Above, the Proximity Awareness display in a truck cab. (Photo: Caterpillar)
The established companies selling collision avoidance systems promote them as fast and reliable. Not long ago, the latter adjective could not be used to honestly describe advanced communications systems. Generally, Wi-Fi-, GNSS-, GPS-, and radio wave tech-based systems have all proven susceptible to outages caused by weather, by obstacles, by space weather and geomagnetic fluctuations, and by interference from other communications systems. Within the last half-decade, those challenges have reportedly been mostly bested, and the top-selling systems are now being advertised as proven at delivering largely uninterrupted near-realtime data that can help an operator avoid an incident that could result in an injury or death, cause damage and downtime, and permanently mar his or her work record.

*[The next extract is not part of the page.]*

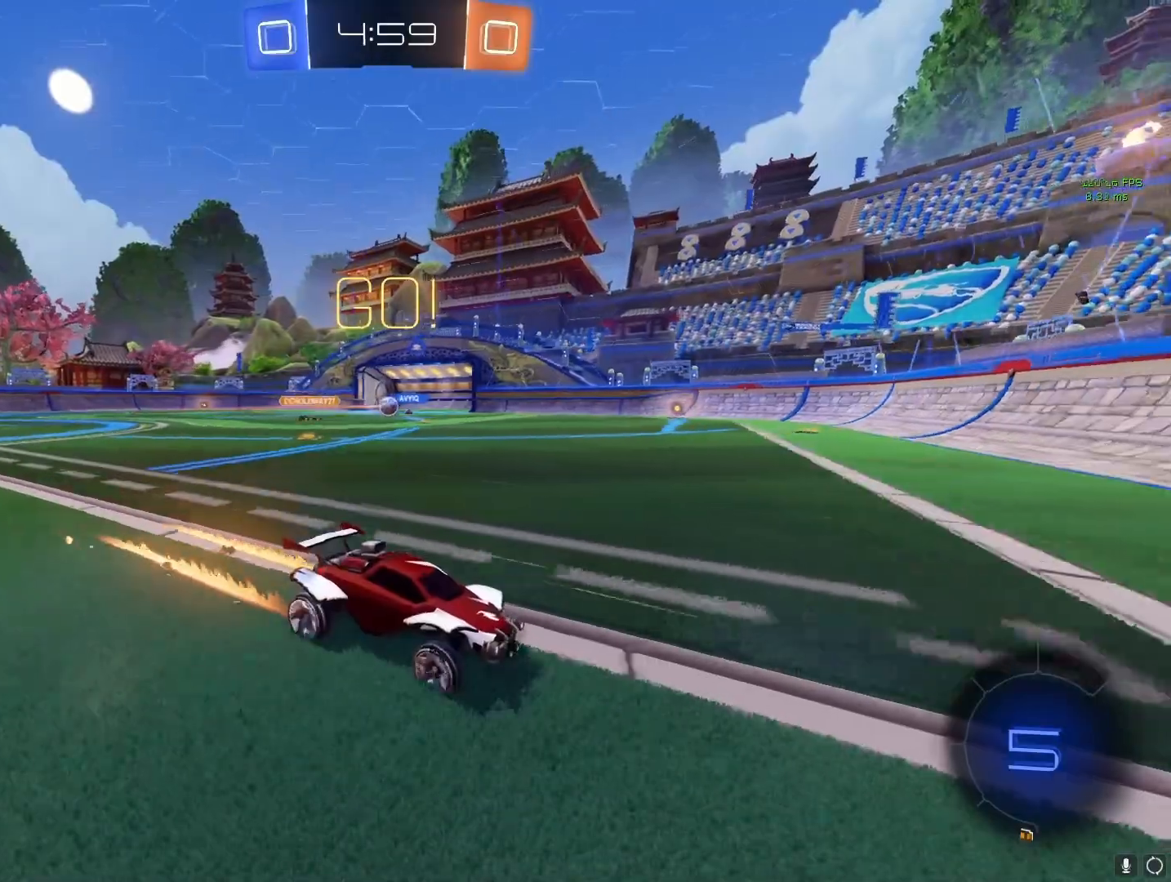
{"buttons": ["CROSS"], "left_stick": "left", "right_stick": "center", "events": [[133, "left_stick", "down-right"], [233, "CROSS", "down"], [383, "CROSS", "up"], [417, "left_stick", "left"], [500, "CROSS", "down"]]}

As if in response to this development, demand for collision avoidance solutions is reportedly on the rise, and the race to perfect and evolve them has intensified. These developments are timely as the mines with the largest fleets are now considering fully autonomous solutions.

Proximity Awareness Comes of Age
The two big trends for 2018 in the collision avoidance space are the headline-grabbing moves toward fleet-wide automation and the growing adoption of more versatile proximity awareness solutions, said Craig Watkins, commercial manager for surface mining technologies, Caterpillar. “The big growth area in 2018 in automation is the oil sands,” he said. “We are getting a lot of strong pull on remote control, semi-automation and fully automated systems.” Meanwhile, the “big story in manually operated equipment and safety is Cat’s Proximity Awareness,” which provides “context” and a “differentiated level of situational awareness to the operator,” he said. “We’re pretty excited about that.”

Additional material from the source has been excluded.